*** Opening of Information given ***

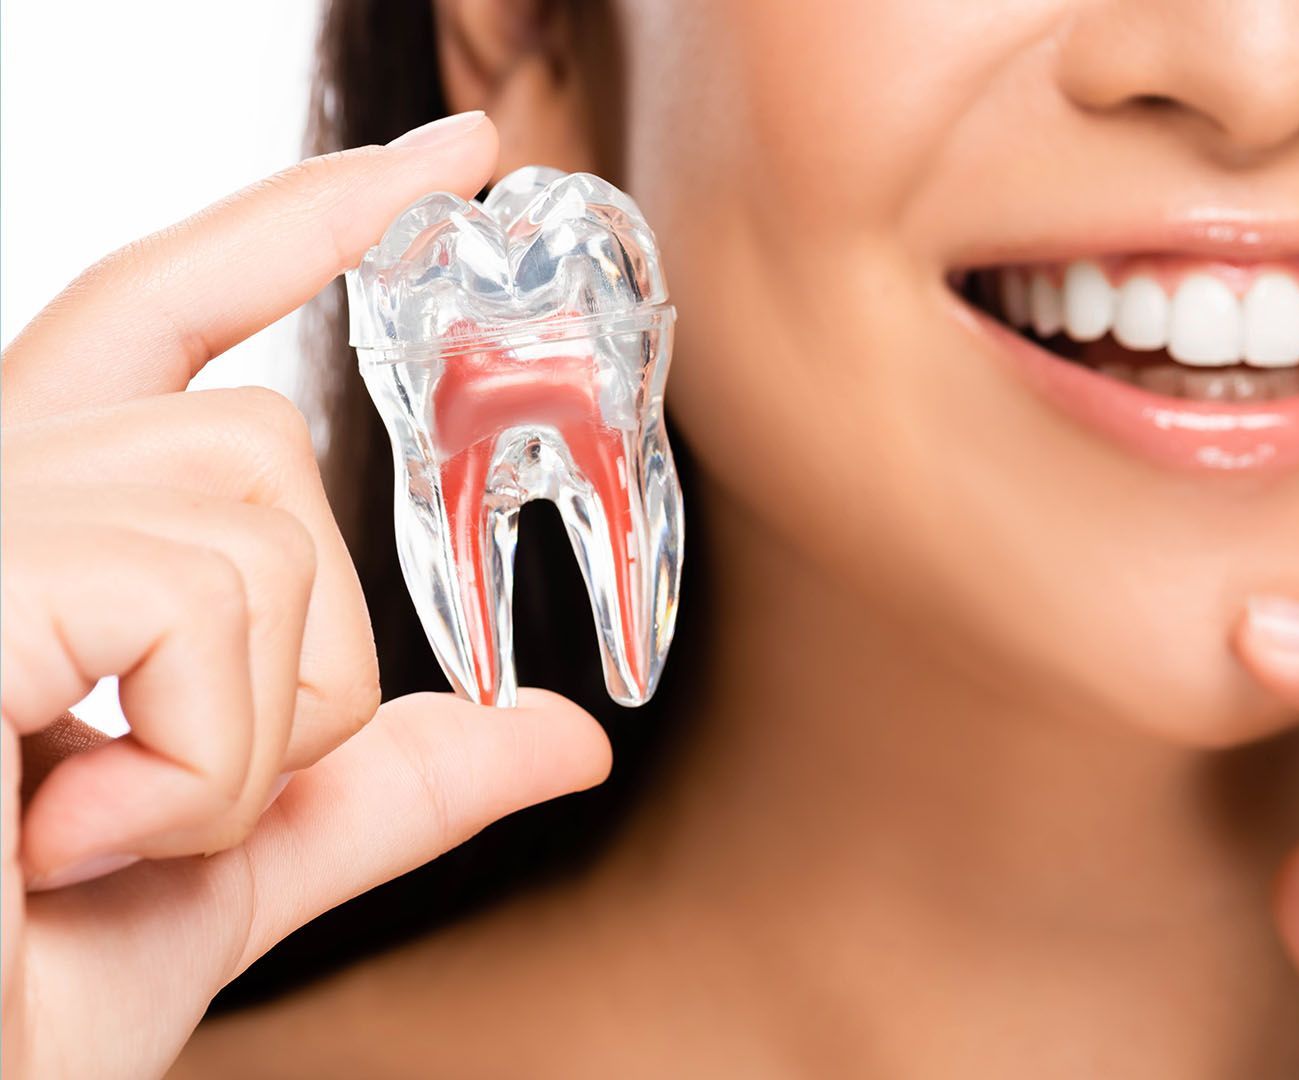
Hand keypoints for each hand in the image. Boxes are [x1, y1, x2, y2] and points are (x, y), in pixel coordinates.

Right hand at [0, 113, 611, 1079]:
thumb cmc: (13, 1000)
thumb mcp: (230, 869)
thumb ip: (382, 784)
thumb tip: (567, 735)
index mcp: (22, 535)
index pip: (154, 314)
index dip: (290, 227)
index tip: (431, 166)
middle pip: (261, 449)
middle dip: (299, 657)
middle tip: (158, 801)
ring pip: (253, 519)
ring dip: (252, 727)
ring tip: (102, 833)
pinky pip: (199, 594)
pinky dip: (206, 756)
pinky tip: (73, 839)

*** Close of Information given ***

Return a copy of every line in the records that includes the string "hand".

### [Expected answer]
Hand keypoints for each hand in the image. Boxes are [x1, y1, x2, y2] and points are (x, y), in pixel coordinates.
Right hand at [0, 113, 611, 1079]:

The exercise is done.